MD: I’ve been a clown, and I worked at Burger King. Both of those positions were in costumes of sorts. I worked as a telemarketer, in a pharmacy, for an awning factory, and as an intake assistant for home health care where my job was to write up long lists of health concerns and document the suffering of individuals. I’ve been a museum security guard and sold art in galleries. There have been times that I’ve held three part-time jobs at once. I have never been an asbestos remover or worked at a nuclear power plant however, and I’m grateful to avoid both of those. I’ve met people with those jobs. That’s the kind of work that epitomize the quandary most of us face, which is how to make a living without shortening your own life. We have to make choices about how to sell or trade away the hours of our existence, and in some positions those decisions are made against a very pronounced level of environmental degradation, that takes a toll on the lungs, the cells. I’m not a big fan of Capitalism, honestly–I’m not a fan of money, and that undermines me at times, true, but I prefer to think about meaning and human connections, rather than wealth building, as the financial advisors call it.
There are two jobs that I haven’t yet used in fiction, and that I didn’t have, but people I know did. One is spearing aluminum cans out of raw sewage before it entered into the treatment plant. The other is removing computer ID chips out of dead salmon as part of tracking a salmon rehabilitation program. A friend of mine did this, and her description of the endless smell of dead fish has clung to my memory the way the actual smell once clung to her hair, skin and clothes.
KH: The story “S.T.D. Demons” takes a look at parasites, viruses, baby chicks — the way organisms survive off each other, need to co-exist. I’m curious how this story in particular relates to your role as a mother, especially during pregnancy, a time when your body is literally playing host to another human.
MD: I feel like there’s little to nothing in mass media that captures the heart of what it means bring another life into the world, and to use one’s own body as the vessel to grow that life. Most of the ways our culture–which is Capitalism, really–talks about pregnancy and child bearing is based on consumerism and superficial, external signifiers like blue and pink, or baby showers, gifts, trinkets, even birth plans. The intensity of having a child is in blood and terror, illness, mortality and a kind of love that’s insane and probably chemical at its root. I tried to approach the question of reproduction from multiple, linked perspectives in my second novel, The Stud Book. I consider that one an environmental book, since population and biological diversity is a huge environmental question.
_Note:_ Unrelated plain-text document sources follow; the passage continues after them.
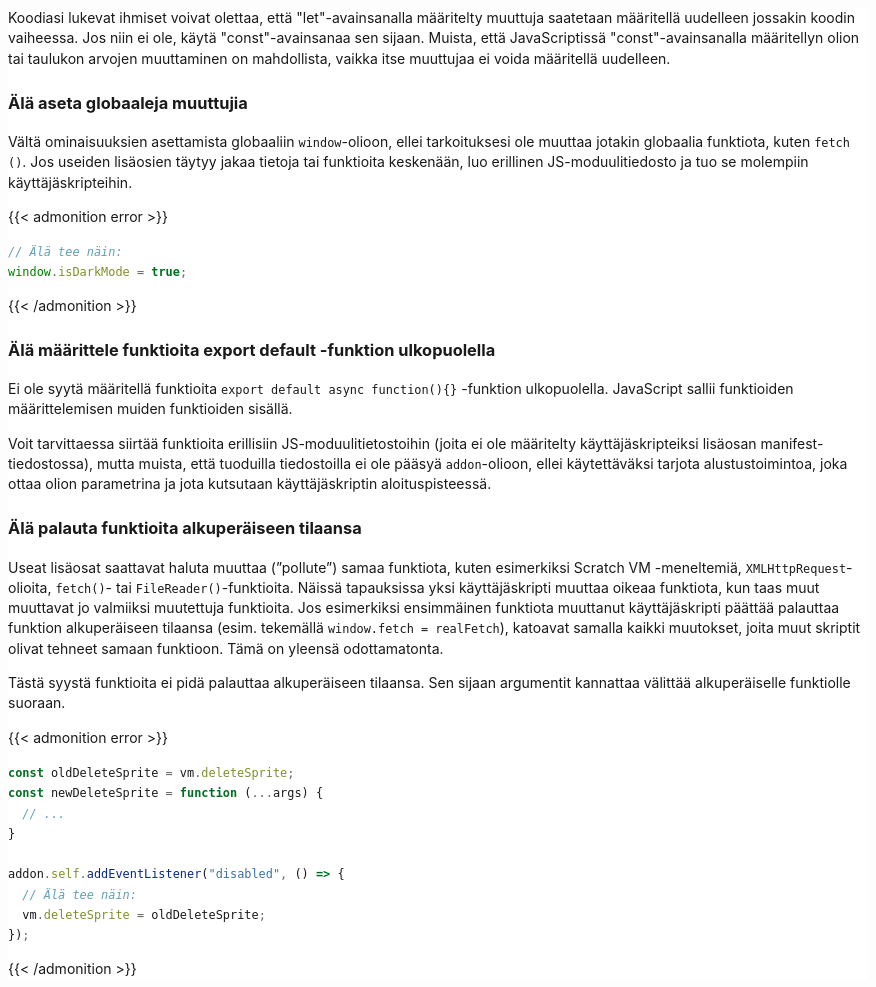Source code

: Koodiasi lukevat ihmiset voivat olettaa, että "let"-avainsanalla määritelty muuttuja saatetaan määritellä uudelleen jossakin koodin vaiheessa. Jos niin ei ole, käytä "const"-avainsanaa sen sijaan.
Muista, että JavaScriptissä "const"-avainsanalla määritellyn olion tai taulukon arvojen muuttaminen on mahdollista, vaikka itse muuttujaa ei voida määritellä uudelleen.

### Älä aseta globaaleja muuttujia

Vältä ominaisuuksien asettamista globaaliin `window`-olioon, ellei tarkoituksesi ole muuttaa jotakin globaalia funktiota, kuten `fetch()`.
Jos useiden lisäosien täytyy jakaa tietoja tai funktioita keskenään, luo erillinen JS-moduulitiedosto ja tuo se molempiin käyttäjäskripteihin.

{{< admonition error >}}
```js
// Älä tee näin:
window.isDarkMode = true;
```
{{< /admonition >}}

### Älä määrittele funktioita export default -funktion ulkopuolella

Ei ole syytä määritellä funktioita `export default async function(){}` -funktion ulkopuolella. JavaScript sallii funktioiden määrittelemisen muiden funktioiden sisällä.

Voit tarvittaessa siirtää funktioita erillisiin JS-moduulitietostoihin (joita ei ole määritelty käyttäjäskripteiksi lisäosan manifest-tiedostossa), mutta muista, että tuoduilla tiedostoilla ei ole pääsyä `addon`-olioon, ellei käytettäväksi tarjota alustustoimintoa, joka ottaa olion parametrina ja jota kutsutaan käyttäjäskriptin aloituspisteessä.

### Älä palauta funktioita alkuperäiseen tilaansa

Useat lisäosat saattavat haluta muuttaa (”pollute”) samaa funktiota, kuten esimerkiksi Scratch VM -meneltemiä, `XMLHttpRequest`-olioita, `fetch()`- tai `FileReader()`-funktioita.
Näissä tapauksissa yksi käyttäjäskripti muuttaa oikeaa funktiota, kun taas muut muuttavat jo valmiiksi muutettuja funktioita. Jos esimerkiksi ensimmäinen funktiota muuttanut käyttäjäskripti päättää palauttaa funktion alkuperäiseen tilaansa (esim. tekemällä `window.fetch = realFetch`), katoavat samalla kaikki muutokset, joita muut skriptit olivat tehneet samaan funktioon. Tämä on yleensä odottamatonta.

Tästä syystä funktioita ei pidä palauttaa alkuperäiseen tilaansa. Sen sijaan argumentit kannattaa välittää alkuperäiselle funktiolle suoraan.

{{< admonition error >}}
```js
const oldDeleteSprite = vm.deleteSprite;
const newDeleteSprite = function (...args) {
  // ...
}

addon.self.addEventListener("disabled", () => {
  // Älä tee näin:
  vm.deleteSprite = oldDeleteSprite;
});
```
{{< /admonition >}}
Along with Art History, I studied animal behavior in college. I worked at the Oregon Zoo studying elephants primarily. We had three newborn elephants at the zoo at the time. I wrote a research paper based on my observations, “Infant Asian Elephant Development and Play Behavior.” Then when I had my own child, I felt like I was back in that mode, observing the mysteries of a new animal: my own daughter. It’s daunting, and baffling, challenging and oddly worth it. I’ve read studies that parents aren’t as “happy” as those without children. All of those words kind of swim off the page. Once my daughter was born, my ideas of happiness shifted. It all changes, and there are no answers, only questions and high hopes.